Aconteceram muitas festas naquela sala, hoje só há poeira e silêncio. E a saudade da menina que sentava no banco giratório do piano, colocava as pernas pro alto e pedia para tia Bernadete fazê-la girar, girar, girar…
Sonhava com ela no princípio, depois os sonhos pararam de acontecer. Da última vez que estivemos juntas – há mais de 16 anos – tia Bernadete já estava muito debilitada e, enquanto os adultos discutiam as medidas que tomariam com o avanço da doença, nós duas assistíamos televisão na cama dela quando, durante uma apresentação da Claudia Ohana num desses programas de auditório, eu gritei: “olha tia, ela tem um monte de cabelo no suvaco!”. Tiveram que me retirar do quarto porque tia Bernadete começou a ter uma crise de riso. E foi essa gargalhada que ela me deixou como última recordação.
Uma vez eu li em algum lugar que uma pessoa só morre de verdade quando ninguém mais lembra dela. Se isso for verdade, eu a forço a viver e não sei até onde isso está certo.

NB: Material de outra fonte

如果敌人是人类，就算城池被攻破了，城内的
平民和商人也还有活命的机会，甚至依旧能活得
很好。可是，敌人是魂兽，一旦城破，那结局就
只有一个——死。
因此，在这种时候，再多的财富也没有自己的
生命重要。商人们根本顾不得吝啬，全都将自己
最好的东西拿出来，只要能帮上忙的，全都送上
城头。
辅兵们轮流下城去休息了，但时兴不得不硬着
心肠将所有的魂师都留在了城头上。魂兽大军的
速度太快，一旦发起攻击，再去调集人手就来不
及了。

Mas essa não é a história de uma mulher que morreu, é a história da mulher que viveu. Morrer não difere ninguém.
Vovó conta que tia Bernadete era ousada, destemida, inconsequente, intensa, fez muitas escolhas erradas e, até onde eu sei, nunca foi bom exemplo (e não é depois de morta que vai virar). Vai ver foi isso que aproximou a gente…
É claro que ela nunca aprendeu a falar francês. Nem eu. Mas quem se importa? Morrer se divertindo é melhor do que morrer bilingue.